● Prompt 1
In the sed question, which version of GNU sed is being used?
● Prompt 2
Echo the part of the sed question starting at "I am trying" and ending at "is not correct.".

START Text

How to use sed to insert a line before each line in a file with the original line's content surrounding by a string? - bash

I am trying to use sed (GNU sed version 4.2.1) to insert a line before each line in a file with that line's content surrounding by a string.
Input:
truncate table ALPHA;
truncate table BETA;
delete from TABLE_CHARLIE where ID=1;
Expected Result:
SELECT 'truncate table ALPHA;' from dual;
truncate table ALPHA;
SELECT 'truncate table BETA;' from dual;
truncate table BETA;
SELECT 'delete from TABLE_CHARLIE where ID=1;' from dual;
delete from TABLE_CHARLIE where ID=1;
I have tried to make use of the ampersand (&) special character, but this does not seem to work. If I put anything after the ampersand on the replacement string, the output is not correct.
Attempt 1:
sed -e "s/\(.*\)/SELECT '&\n&/g" input.txt
output:
SELECT 'truncate table ALPHA;
truncate table ALPHA;
SELECT 'truncate table BETA;
truncate table BETA;
SELECT 'delete from TABLE_CHARLIE where ID=1;
delete from TABLE_CHARLIE where ID=1;
With the preceding code, I get the SELECT ' as expected, but once I attempt to add ' from dual; to the right side of string, things get out of whack.

END Text
START Raw data

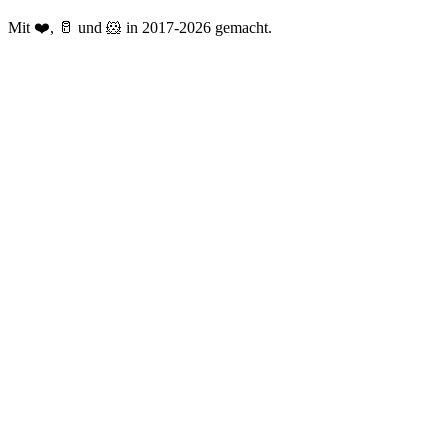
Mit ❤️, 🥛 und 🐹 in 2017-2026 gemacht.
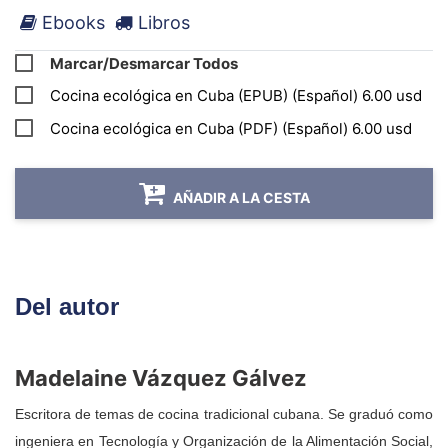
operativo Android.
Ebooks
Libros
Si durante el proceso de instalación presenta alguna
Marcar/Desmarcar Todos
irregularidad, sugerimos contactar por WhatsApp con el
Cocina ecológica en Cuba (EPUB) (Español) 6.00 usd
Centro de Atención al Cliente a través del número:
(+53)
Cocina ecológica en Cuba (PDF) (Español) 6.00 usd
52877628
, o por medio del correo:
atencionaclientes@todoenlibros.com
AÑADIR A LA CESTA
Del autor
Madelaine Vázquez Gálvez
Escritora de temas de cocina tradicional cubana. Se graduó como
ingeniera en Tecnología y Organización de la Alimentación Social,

END Raw data
START Raw data

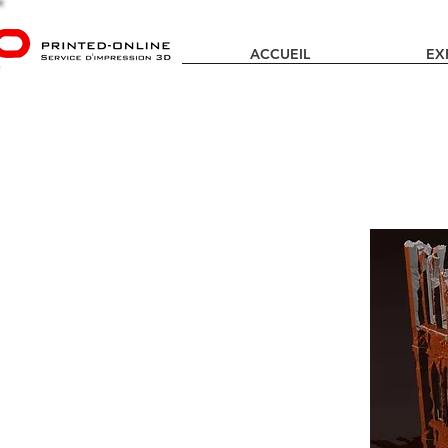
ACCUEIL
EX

END Raw data
START Raw data

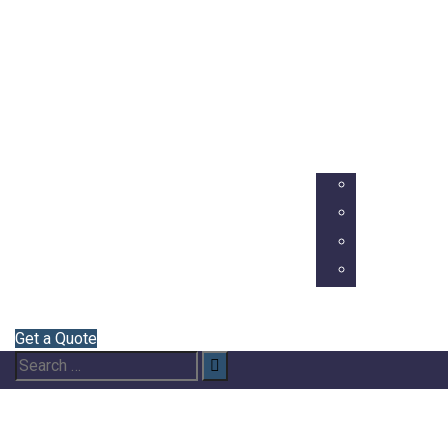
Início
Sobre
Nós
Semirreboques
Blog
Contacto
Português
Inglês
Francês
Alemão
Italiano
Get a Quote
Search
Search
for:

END Raw data

● Exercise response 1
GNU sed version 4.2.1

● Exercise response 2
I am trying to use sed (GNU sed version 4.2.1) to insert a line before each line in a file with that line's content surrounding by a string.
Input:
truncate table ALPHA;
truncate table BETA;
delete from TABLE_CHARLIE where ID=1;
Expected Result:
SELECT 'truncate table ALPHA;' from dual;
truncate table ALPHA;
SELECT 'truncate table BETA;' from dual;
truncate table BETA;
SELECT 'delete from TABLE_CHARLIE where ID=1;' from dual;
delete from TABLE_CHARLIE where ID=1;
I have tried to make use of the ampersand (&) special character, but this does not seem to work. If I put anything after the ampersand on the replacement string, the output is not correct.